=== TO-DO ITEM A ===
List the proper place names that appear in the body of the newsgroup post below.

=== EXCERPTED PASSAGE ===
| Subject: Re: that place on the high mesa near basecamp ! hey miso ... |
| From: miso@sushi.com |
| Date: 14/11/2005, 02:01 |
| Newsgroups: alt.conspiracy.area51 |
The drive is fine. I don't recall the road names anymore, but you can
see the "monument" from a distance, so use it for navigation.
http://www.lazygranch.com/projfault.htm
The radioactivity level there seems to be just background, at least at
ground zero. I never tried to find where they did the drillback. Often
radioactivity escapes from hot gases. It may be that the area was so
unstable they didn't bother to evaluate the test. I'll make it a point
some time to visit the DOE reading room and see what details they have
released on the blast.
While you are out there, check out the "meteor crater"
http://www.lazygranch.com/meteorhw6.htm
Also, you might want to do the drive over Quinn Mountain. The forrest
service road dumps you out in Garden Valley. I ran into some real
assholes in Garden Valley, sort of challenging me as to what I'm doing
there. Garden Valley is where the people in Alamo have vacation homes
to get away from it all. They don't like visitors. There is deeded land
out there, but it is posted.

=== TO-DO ITEM B ===
Reproduce the text read from the records below, swapping "Video" for "Clip" and keeping everything else unchanged. Leave the pictures out.

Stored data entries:
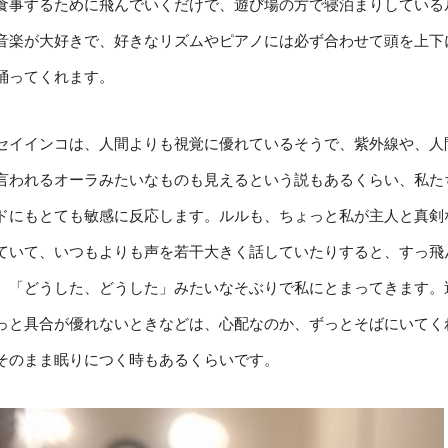
食事するために飛んでいくだけで、遊び場の方で寝泊まりしている
音楽が大好きで、好きなリズムやピアノには必ず合わせて頭を上下
踊ってくれます。
セイインコは、人間よりも視覚に優れているそうで、紫外線や、人
言われるオーラみたいなものも見えるという説もあるくらい、私た
ドにもとても敏感に反応します。ルルも、ちょっと私が主人と真剣
ていて、いつもよりも声を若干大きく話していたりすると、すっ飛
、「どうした、どうした」みたいなそぶりで私にとまってきます。
っと具合が優れないときなどは、心配なのか、ずっとそばにいてく
そのまま眠りにつく時もあるくらいです。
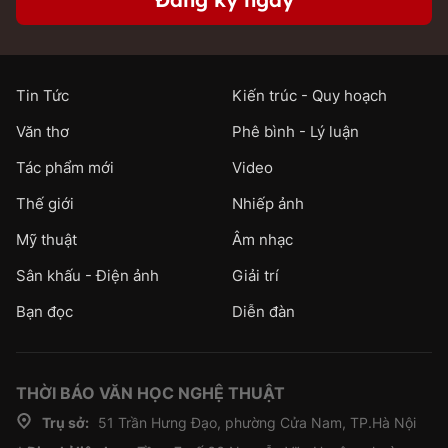
Tin Tức
Kiến trúc - Quy hoạch
Văn thơ
Phê bình - Lý luận
Tác phẩm mới
Video
Thế giới
Nhiếp ảnh
Mỹ thuật
Âm nhạc
Sân khấu - Điện ảnh
Giải trí
Bạn đọc
Diễn đàn
THỜI BÁO VĂN HỌC NGHỆ THUẬT
Trụ sở:
51 Trần Hưng Đạo, phường Cửa Nam, TP.Hà Nội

=== SOLUTION A ===
Quinn Mountain
Garden Valley
Alamo

=== SOLUTION B ===
食事するために飛んでいくだけで、遊び場の方で寝泊まりしている
音楽が大好きで、好きなリズムやピアノには必ず合わせて頭を上下
踊ってくれます。
セイインコは、人間よりも視覚に優れているそうで、紫外線や、人
言われるオーラみたいなものも見えるという説もあるくらい、私た
ドにもとても敏感に反応します。ルルも、ちょっと私が主人と真剣
ていて、いつもよりも声を若干大きく話していたりすると、すっ飛
、「どうした、どうした」みたいなそぶりで私にとまってきます。
っと具合が優れないときなどは、心配なのか、ずっとそばにいてく
そのまま眠りにつく時もあるくらいです。
Tin Tức
Kiến trúc - Quy hoạch
Văn thơ
Phê bình - Lý luận
Tác phẩm mới
Clip
Thế giới
Nhiếp ảnh
Mỹ thuật
Âm nhạc
Sân khấu - Điện ảnh
Giải trí
Bạn đọc
Diễn đàn
THỜI BÁO VĂN HỌC NGHỆ THUẬT
Trụ sở:
51 Trần Hưng Đạo, phường Cửa Nam, TP.Hà Nội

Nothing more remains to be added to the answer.